The limitations period begins to run from the time that the worker knows or reasonably should know that the challenged act has occurred. Thus, a railroad violates the FRSA on the date that it communicates to the employee its intent to take an adverse employment action, rather than the date on which the employee experiences the adverse consequences of the railroad’s action.
In FRSA whistleblower cases, the statute of limitation runs from the date an employee receives “final, definitive, and unequivocal notice” of an adverse employment decision. “Final” and “definitive” notice is a communication that is decisive or conclusive, leaving no further chance for action, discussion, or change. “Unequivocal” notice means a communication that is free of ambiguity or future possibilities.

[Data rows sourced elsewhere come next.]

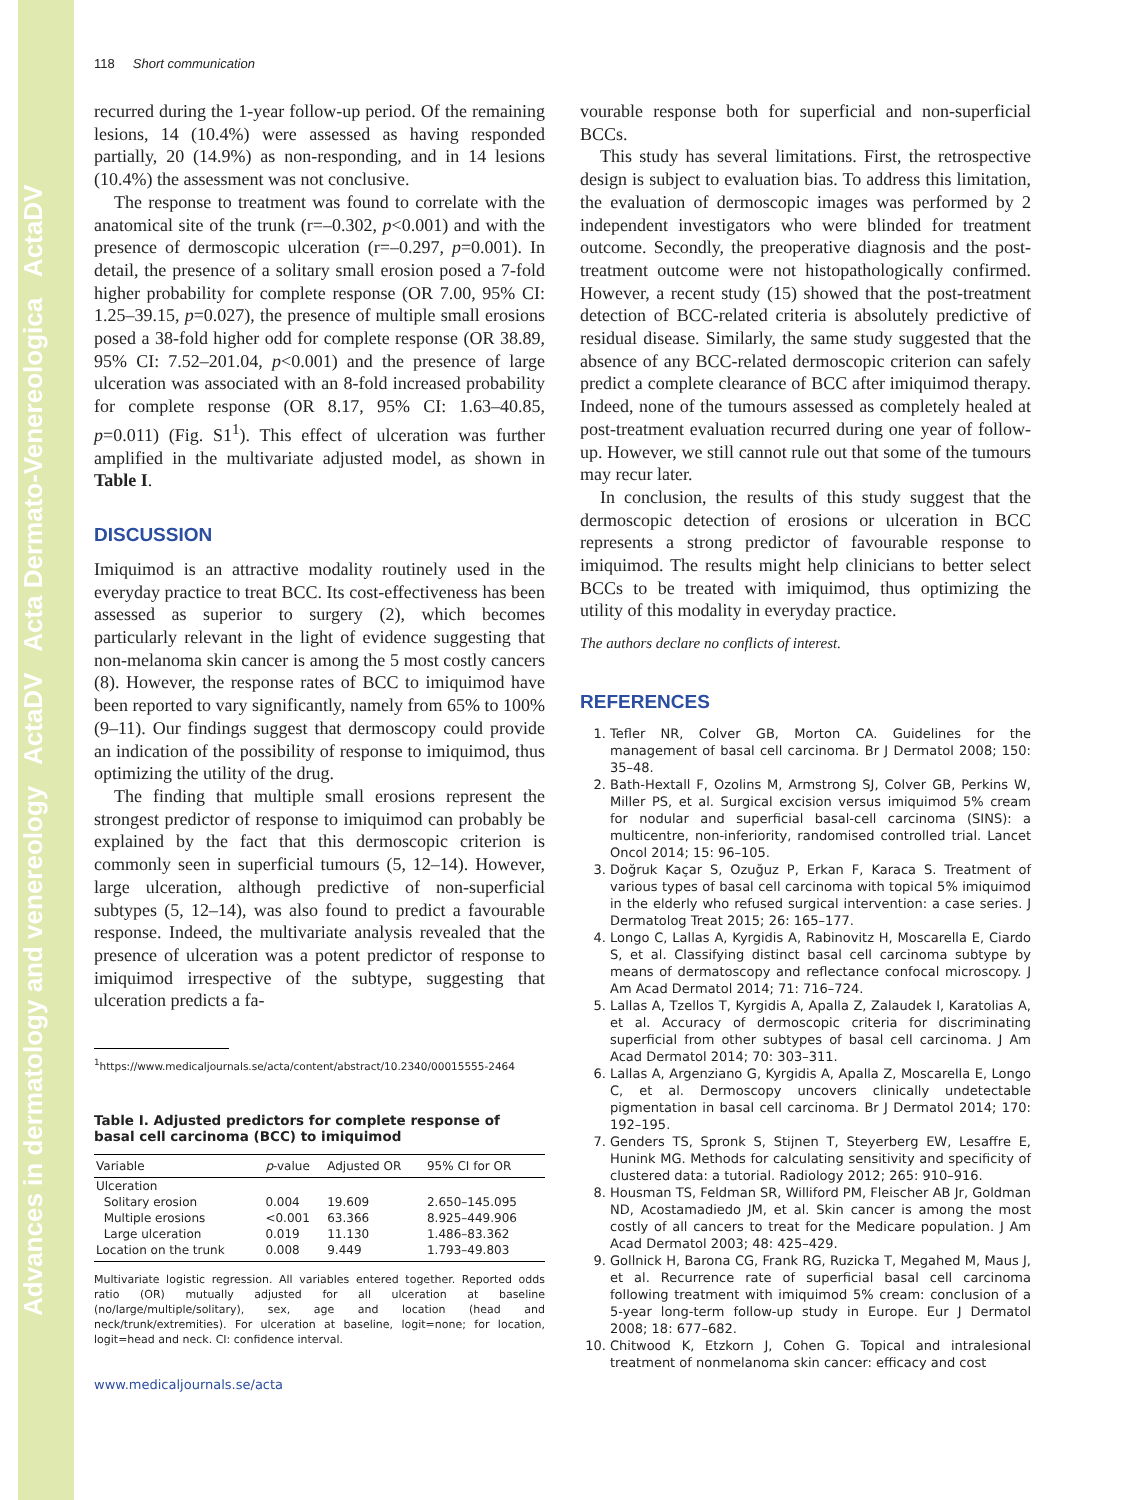Advances in dermatology and venereology ActaDV Acta Dermato-Venereologica ActaDV
118 Short communication
recurred during the 1-year follow-up period. Of the remaining lesions, 14 (10.4%) were assessed as having responded partially, 20 (14.9%) as non-responding, and in 14 lesions (10.4%) the assessment was not conclusive.
The response to treatment was found to correlate with the anatomical site of the trunk (r=–0.302, p<0.001) and with the presence of dermoscopic ulceration (r=–0.297, p=0.001). In detail, the presence of a solitary small erosion posed a 7-fold higher probability for complete response (OR 7.00, 95% CI: 1.25–39.15, p=0.027), the presence of multiple small erosions posed a 38-fold higher odd for complete response (OR 38.89, 95% CI: 7.52–201.04, p<0.001) and the presence of large ulceration was associated with an 8-fold increased probability for complete response (OR 8.17, 95% CI: 1.63–40.85, p=0.011) (Fig. S1<sup>1</sup>). This effect of ulceration was further amplified in the multivariate adjusted model, as shown in Table I.
DISCUSSION
Imiquimod is an attractive modality routinely used in the everyday practice to treat BCC. Its cost-effectiveness has been assessed as superior to surgery (2), which becomes particularly relevant in the light of evidence suggesting that non-melanoma skin cancer is among the 5 most costly cancers (8). However, the response rates of BCC to imiquimod have been reported to vary significantly, namely from 65% to 100% (9–11). Our findings suggest that dermoscopy could provide an indication of the possibility of response to imiquimod, thus optimizing the utility of the drug.
The finding that multiple small erosions represent the strongest predictor of response to imiquimod can probably be explained by the fact that this dermoscopic criterion is commonly seen in superficial tumours (5, 12–14). However, large ulceration, although predictive of non-superficial subtypes (5, 12–14), was also found to predict a favourable response. Indeed, the multivariate analysis revealed that the presence of ulceration was a potent predictor of response to imiquimod irrespective of the subtype, suggesting that ulceration predicts a fa-
<sup>1</sup> https://www.medicaljournals.se/acta/content/abstract/10.2340/00015555-2464
Table I. Adjusted predictors for complete response of basal cell carcinoma (BCC) to imiquimod
| Variable | p -value | Adjusted OR | 95% CI for OR |
| --- | --- | --- | --- |
| Ulceration | | | |
| Solitary erosion | 0.004 | 19.609 | 2.650–145.095 |
| Multiple erosions | <0.001 | 63.366 | 8.925–449.906 |
| Large ulceration | 0.019 | 11.130 | 1.486–83.362 |
| Location on the trunk | 0.008 | 9.449 | 1.793–49.803 |
Multivariate logistic regression. All variables entered together. Reported odds ratio (OR) mutually adjusted for all ulceration at baseline (no/large/multiple/solitary), sex, age and location (head and neck/trunk/extremities). For ulceration at baseline, logit=none; for location, logit=head and neck. CI: confidence interval.
www.medicaljournals.se/acta
vourable response both for superficial and non-superficial BCCs.
This study has several limitations. First, the retrospective design is subject to evaluation bias. To address this limitation, the evaluation of dermoscopic images was performed by 2 independent investigators who were blinded for treatment outcome. Secondly, the preoperative diagnosis and the post-treatment outcome were not histopathologically confirmed. However, a recent study (15) showed that the post-treatment detection of BCC-related criteria is absolutely predictive of residual disease. Similarly, the same study suggested that the absence of any BCC-related dermoscopic criterion can safely predict a complete clearance of BCC after imiquimod therapy. Indeed, none of the tumours assessed as completely healed at post-treatment evaluation recurred during one year of follow-up. However, we still cannot rule out that some of the tumours may recur later.
In conclusion, the results of this study suggest that the dermoscopic detection of erosions or ulceration in BCC represents a strong predictor of favourable response to imiquimod. The results might help clinicians to better select BCCs to be treated with imiquimod, thus optimizing the utility of this modality in everyday practice.
The authors declare no conflicts of interest.
REFERENCES
1. Tefler NR, Colver GB, Morton CA. Guidelines for the management of basal cell carcinoma. Br J Dermatol 2008; 150: 35–48.
2. Bath-Hextall F, Ozolins M, Armstrong SJ, Colver GB, Perkins W, Miller PS, et al. Surgical excision versus imiquimod 5% cream for nodular and superficial basal-cell carcinoma (SINS): a multicentre, non-inferiority, randomised controlled trial. Lancet Oncol 2014; 15: 96–105.
3. Doğruk Kaçar S, Ozuğuz P, Erkan F, Karaca S. Treatment of various types of basal cell carcinoma with topical 5% imiquimod in the elderly who refused surgical intervention: a case series. J Dermatolog Treat 2015; 26: 165–177.
4. Longo C, Lallas A, Kyrgidis A, Rabinovitz H, Moscarella E, Ciardo S, et al. Classifying distinct basal cell carcinoma subtype by means of dermatoscopy and reflectance confocal microscopy. J Am Acad Dermatol 2014; 71: 716–724.
5. Lallas A, Tzellos T, Kyrgidis A, Apalla Z, Zalaudek I, Karatolias A, et al. Accuracy of dermoscopic criteria for discriminating superficial from other subtypes of basal cell carcinoma. J Am Acad Dermatol 2014; 70: 303–311.
6. Lallas A, Argenziano G, Kyrgidis A, Apalla Z, Moscarella E, Longo C, et al. Dermoscopy uncovers clinically undetectable pigmentation in basal cell carcinoma. Br J Dermatol 2014; 170: 192–195.
7. Genders TS, Spronk S, Stijnen T, Steyerberg EW, Lesaffre E, Hunink MG. Methods for calculating sensitivity and specificity of clustered data: a tutorial. Radiology 2012; 265: 910–916.
8. Housman TS, Feldman SR, Williford PM, Fleischer AB Jr, Goldman ND, Acostamadiedo JM, et al. Skin cancer is among the most costly of all cancers to treat for the Medicare population. J Am Acad Dermatol 2003; 48: 425–429.
9. Gollnick H, Barona CG, Frank RG, Ruzicka T, Megahed M, Maus J, et al. Recurrence rate of superficial basal cell carcinoma following treatment with imiquimod 5% cream: conclusion of a 5-year long-term follow-up study in Europe. Eur J Dermatol 2008; 18: 677–682.
10. Chitwood K, Etzkorn J, Cohen G. Topical and intralesional treatment of nonmelanoma skin cancer: efficacy and cost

Dugger involved a manager who received a termination letter explicitly disqualifying him from returning to work in any agreement craft. His attempt a month later to exercise his rights as a locomotive engineer was denied. When he filed a FRSA complaint within 180 days of that denial but more than 180 days from the termination letter, his complaint was dismissed as untimely.
The ARB rejected Dugger’s argument that because he did not have any damages until his bid to return as engineer was denied, the statute did not begin to run until then:
Given the public policy of the whistleblower laws, the issue of whether a complainant has sustained damages has never been a prerequisite to a finding of retaliation: the absence of a tangible injury goes only to remedy, not to whether the employer committed a violation of the law.
OK, so how does that play out in context of railroad whistleblower retaliation? Certainly a Notice imposing discipline after a trial is a concrete adverse action, as is the signing of a waiver to avoid more severe discipline.
However, what about the charge letter ordering the employee to attend the hearing? Or the hearing itself? Arguably they are not a “final” or “conclusive” adverse employment action, as  the pending charges still can be withdrawn or not proven. But best to avoid getting sidetracked into that argument. File the complaint with OSHA within 180 days of the initial charge letter, and amend the complaint as needed to incorporate any subsequent disciplinary actions.
So the take away is, don’t let the 180 day window slam shut on your rights. File your FRSA whistleblower retaliation complaint within 180 days of the railroad’s initial indication it intends to subject you to the disciplinary process. And if necessary, amend that complaint to include any post-hearing formal discipline.